• **WORK TO COMPLETE**
Would you tally how many lines in the records include the word "knee"? Reply with the number only.

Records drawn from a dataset
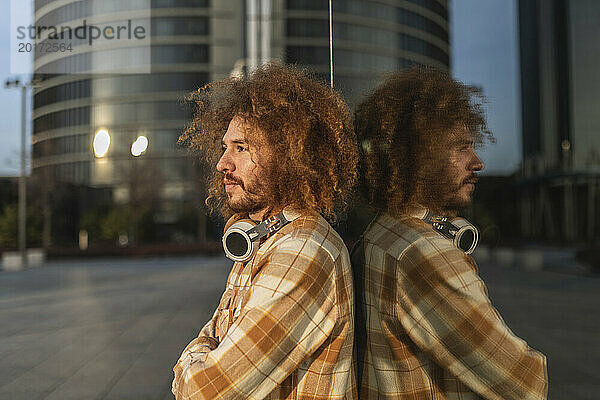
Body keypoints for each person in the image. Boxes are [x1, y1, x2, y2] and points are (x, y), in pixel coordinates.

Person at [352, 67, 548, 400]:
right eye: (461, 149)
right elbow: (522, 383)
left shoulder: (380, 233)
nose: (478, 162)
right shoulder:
---
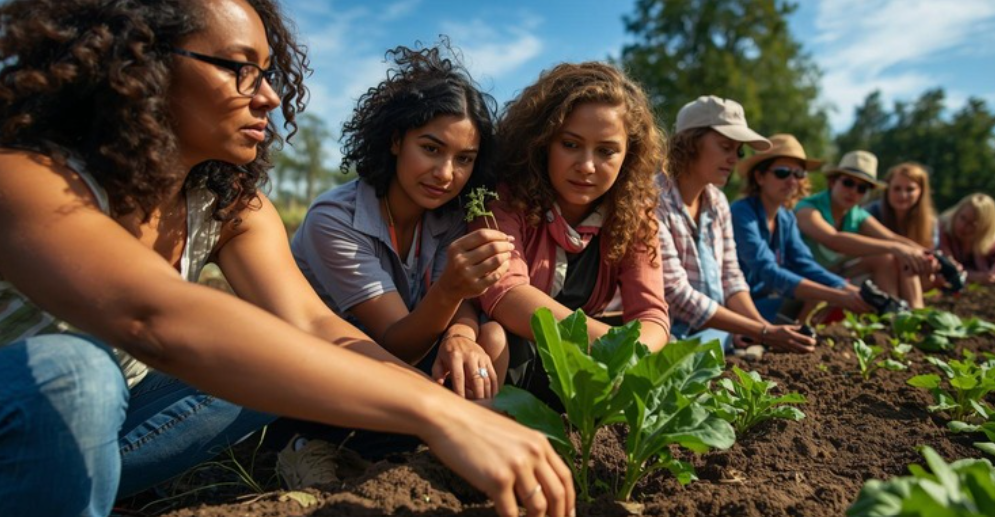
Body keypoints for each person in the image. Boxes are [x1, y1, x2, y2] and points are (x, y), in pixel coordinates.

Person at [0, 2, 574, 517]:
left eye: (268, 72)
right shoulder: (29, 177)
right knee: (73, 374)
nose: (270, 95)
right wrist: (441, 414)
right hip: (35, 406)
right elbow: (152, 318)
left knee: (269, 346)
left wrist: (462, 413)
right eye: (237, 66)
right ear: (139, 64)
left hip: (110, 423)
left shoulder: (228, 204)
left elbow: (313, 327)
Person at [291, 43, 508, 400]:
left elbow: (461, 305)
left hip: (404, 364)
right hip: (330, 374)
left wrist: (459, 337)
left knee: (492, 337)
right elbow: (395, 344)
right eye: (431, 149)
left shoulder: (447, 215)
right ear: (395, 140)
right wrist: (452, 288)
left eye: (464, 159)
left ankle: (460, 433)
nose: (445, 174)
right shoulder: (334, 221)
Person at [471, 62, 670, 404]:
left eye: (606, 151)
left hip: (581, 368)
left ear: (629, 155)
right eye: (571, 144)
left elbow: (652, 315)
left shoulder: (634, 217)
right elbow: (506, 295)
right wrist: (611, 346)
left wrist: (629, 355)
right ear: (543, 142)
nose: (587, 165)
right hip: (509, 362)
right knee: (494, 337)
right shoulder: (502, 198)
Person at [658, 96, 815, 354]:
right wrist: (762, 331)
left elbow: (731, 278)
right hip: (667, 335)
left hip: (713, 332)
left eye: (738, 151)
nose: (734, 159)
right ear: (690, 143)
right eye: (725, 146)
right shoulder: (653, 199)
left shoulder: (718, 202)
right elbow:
...
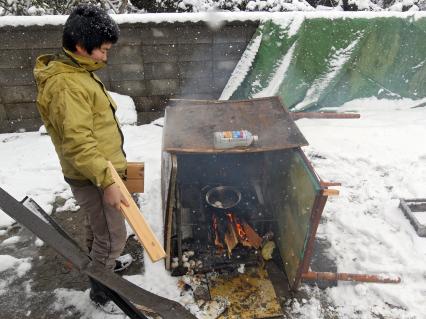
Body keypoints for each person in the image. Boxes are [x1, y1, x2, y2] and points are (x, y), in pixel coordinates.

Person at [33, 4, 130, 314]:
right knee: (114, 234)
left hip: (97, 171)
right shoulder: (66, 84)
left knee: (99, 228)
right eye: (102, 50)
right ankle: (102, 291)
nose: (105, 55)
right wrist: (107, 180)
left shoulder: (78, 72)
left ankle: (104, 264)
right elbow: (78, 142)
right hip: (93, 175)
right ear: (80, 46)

• **TASK OUTPUT**
6